Exploring the First 25 with Voyant
What is Voyant-Tools?
Voyant-Tools is an open-source text analysis environment available as a browser tool at voyant-tools.org or as a desktop tool that runs on a local server. It is very simple to load your corpus and get started and can handle a variety of file formats - plain text, PDF, HTML, XML, RDF, Word - which makes it a great platform for teaching and for gaining quick insights on your data.

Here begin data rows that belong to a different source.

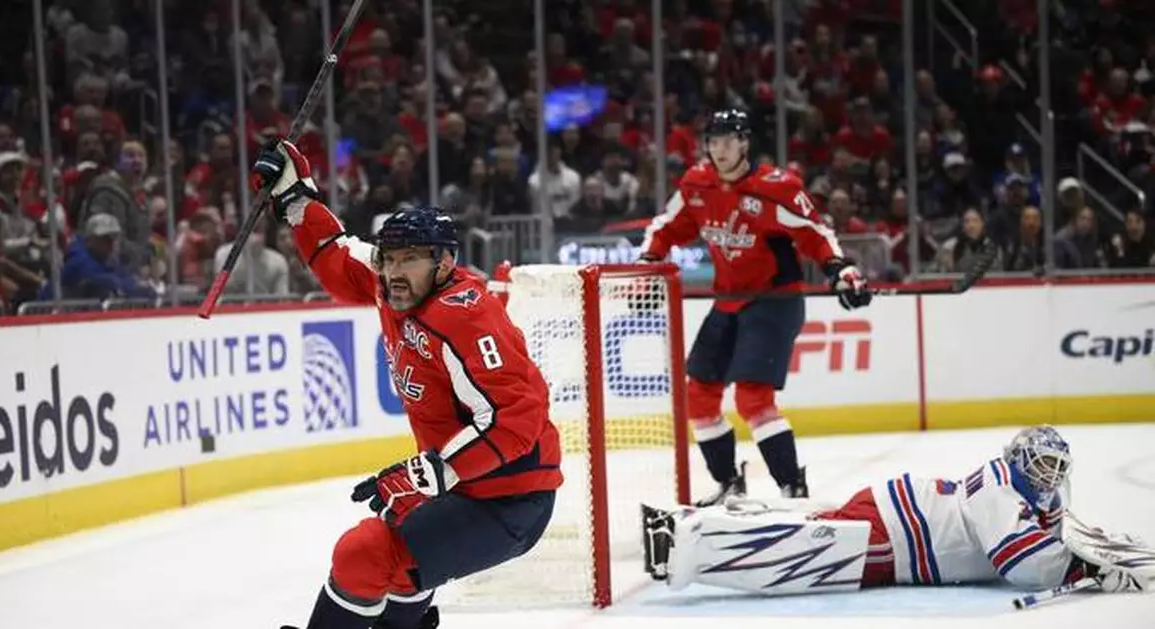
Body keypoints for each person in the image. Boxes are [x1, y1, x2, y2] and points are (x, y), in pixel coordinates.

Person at [249, 139, 562, 629]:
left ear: (443, 263)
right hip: (462, 486)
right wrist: (294, 199)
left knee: (364, 554)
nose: (394, 271)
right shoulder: (391, 282)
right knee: (397, 571)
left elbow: (516, 419)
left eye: (410, 259)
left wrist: (432, 474)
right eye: (389, 259)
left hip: (510, 499)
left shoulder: (466, 316)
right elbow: (337, 256)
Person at [638, 109, 872, 504]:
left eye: (728, 140)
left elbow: (815, 233)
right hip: (728, 301)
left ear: (745, 143)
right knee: (699, 396)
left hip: (773, 302)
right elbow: (666, 227)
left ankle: (791, 486)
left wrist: (841, 268)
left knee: (752, 398)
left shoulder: (775, 188)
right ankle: (730, 483)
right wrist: (649, 261)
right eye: (713, 141)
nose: (719, 149)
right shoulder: (697, 184)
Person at [641, 425, 1147, 596]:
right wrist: (1080, 567)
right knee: (805, 560)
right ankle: (689, 544)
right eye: (1040, 468)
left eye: (1055, 470)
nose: (1048, 479)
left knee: (814, 530)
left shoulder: (1016, 488)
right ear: (1019, 463)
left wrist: (1089, 554)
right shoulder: (999, 491)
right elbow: (1023, 565)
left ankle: (704, 524)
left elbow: (1051, 535)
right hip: (897, 536)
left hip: (895, 515)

The default “skin” contains five different visualization tools that interact with one another as you select different words and options, and there are many more tools available beyond the default. Visualizations are shareable and embeddable and you can also export your current view as a URL.
Word Frequencies
Voyant provides several different options for exploring word frequencies in your corpus. The word cloud (or “Cirrus”) and the line graph (or “Trends”) are two simple ways to visualize the most frequently occuring words, and the line graph provides the additional benefit of breaking word frequencies out by document to show differences among texts in your corpus.
Collocates
The collocates tool identifies the words that occur most frequently within a designated context window from your defined search term. Tool windows within Voyant interact with one another, so when you search for frequency of the word “cream” in the Trends tool, the Collocates tool updates to show results for “cream.” From the results below, we can see that butter, sugar, and shortening are likely from the common instruction to “cream” butter or shortening and sugar together. The frequent mentions of “soup” are likely the very common “cream of” soups in casserole dishes (mushroom, celery, chicken, etc.).
Entity Recognition
Voyant performs named entity recognition using SpaCy and highlights results within the Reader pane with a dropdown list of entity categories arranged by frequency including: event, facility, geopolitical entity, language, person, and more. For community cookbooks, this tool can be useful for identifying recipe contributors who provided the most recipes to a particular cookbook.
Document Clustering
Voyant provides a tool for visualizing document similarity which is helpful for getting an idea of possible clusters of texts; however, the options for modification are limited, and the visualization becomes much harder to interpret as the number of texts increases.